Hi All Vanagoons and Syncronuts,

A general FYI on JBWelding of heads

It works! Had to rebuild one side last week, due to burnt valve. The DPO had heads done 3 years before I bought it, making a total of 8 years. No drips to date except in bitterest winter, -25C temps, and I'm laying the blame there on hardened/aged rubber. When I got the head off the seal still sat flat on top of the JBWeld, no serious puffed up zones of aluminium oxide, no leak pathways. I've taken off factory OEM's and found the seals literally cut apart from oxide lumps pushing into it.

The seal was hard as a rock in some sections, still soft in others, no explanation/guess why.

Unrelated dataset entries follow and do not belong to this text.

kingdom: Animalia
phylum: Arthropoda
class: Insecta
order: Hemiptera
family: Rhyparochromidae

What I did notice was some oxide debris on the water jacket side, but only as a film, no pitts eaten down. I cleaned that up with emory paper only. This is the side that doesn't get any goop on.

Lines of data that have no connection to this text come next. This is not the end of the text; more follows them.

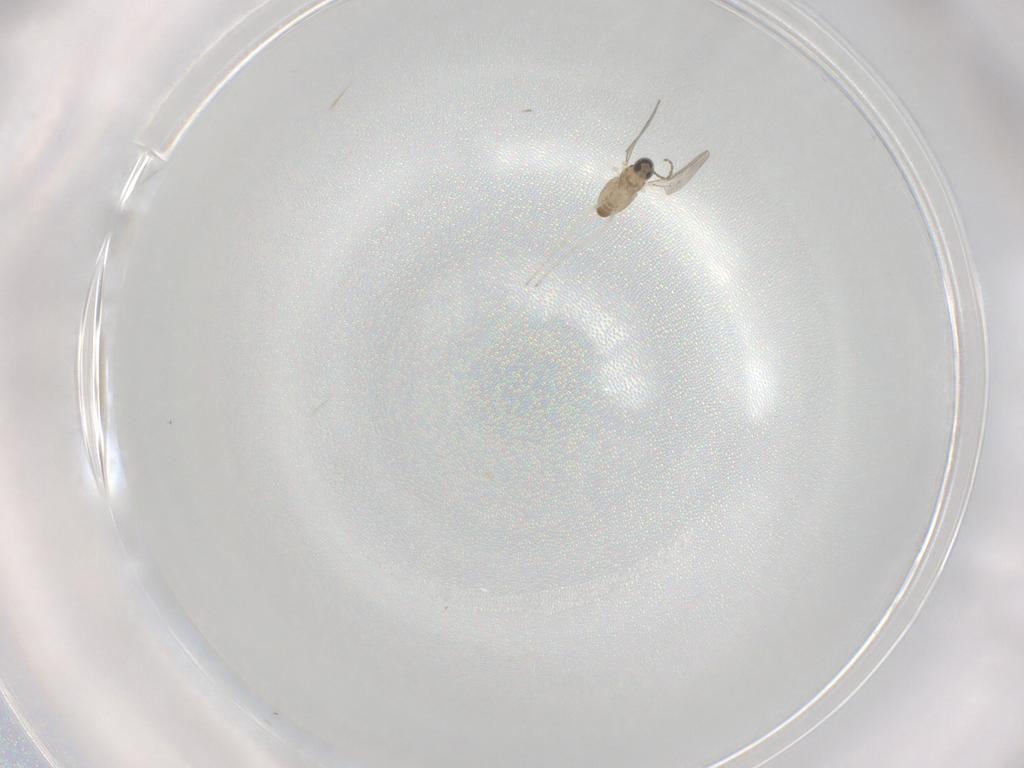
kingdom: Animalia
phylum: Arthropoda
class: Insecta
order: Diptera
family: Cecidomyiidae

The JBWeld still adhered strongly to the head, no sign of lifting or delamination, nada. In fact tanking the head at the rebuilders didn't get it off either, I had to grind it out with wire brush and sandpaper. I cleaned it all until silvery before redoing with JBWeld.

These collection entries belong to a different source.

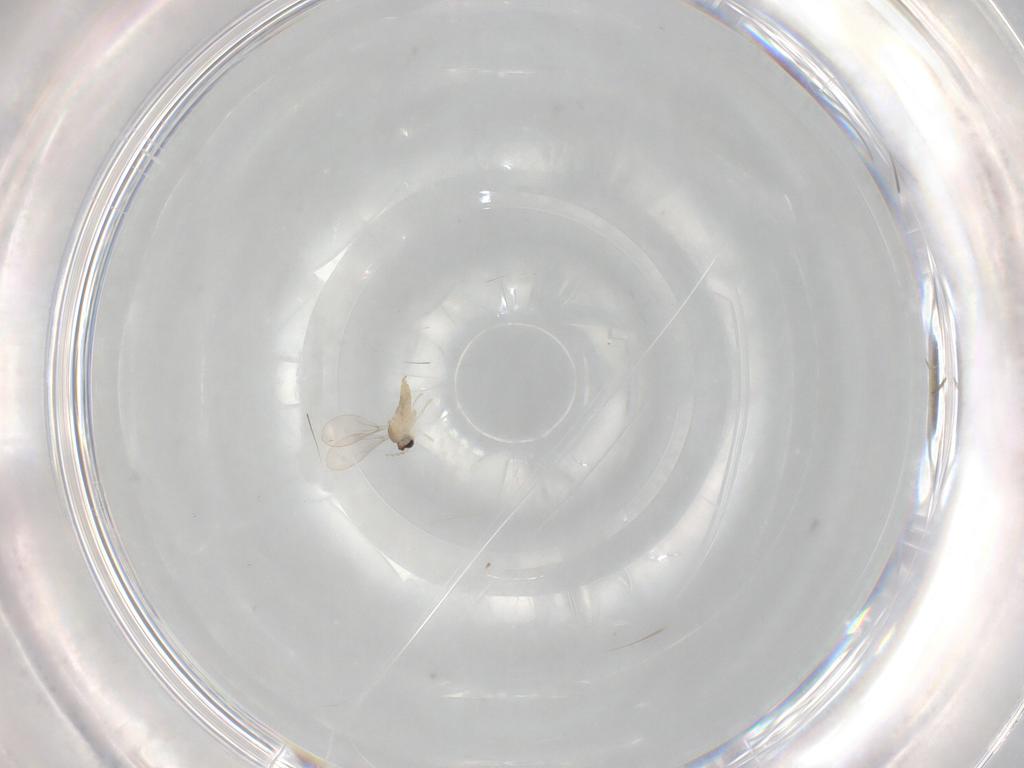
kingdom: Animalia
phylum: Arthropoda
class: Insecta
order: Diptera
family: Cecidomyiidae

So for you facing leaking heads, $0.50 worth of JBWeld is a longterm fix, bringing the wassleaker repair costs more in line with the concept of a 'volks' wagen. Here's the short and sweet..... clean heads with wire cup brush in drill, better would be sandblasting. Get the loose oxide off and clean out the pits thoroughly. Sandpaper with a flat block to level. Wipe clean and spread JBWeld over the entire sealing surface (1/2" wide rim) using a single sided razor blade. Spend the time with the blade to lay it down flat, squeegee kid style, to fill the pits and leave a smooth surface. Let dry 24hrs and fine sand with emory to remove any waviness. You just want it flat, don't try to sand away all except the pits. Goop with favorite brand and reinstall. This isn't like a conventional engine/head gasket. There is (comparitively) tons of 'give' in that gasket, so don't be fooled into thinking you need machine milled surfaces, rubber and goop fills the gaps nicely, after JB fills the real pits.

HTH, Tim

PS: the 8 yrs is my low usage engine, maybe 50K miles on JB, my crew engine (sold) had about 70K on it's JBfix. And remember, I went back in because of a bad valve, not a wasser leak. :)

PPS: 8 years on Prestone green antifreeze too, changed every two years. Studs are all perfect, not any sign of corrosion on them. Save your money, live dangerously, boycott VW-Autobahn brand.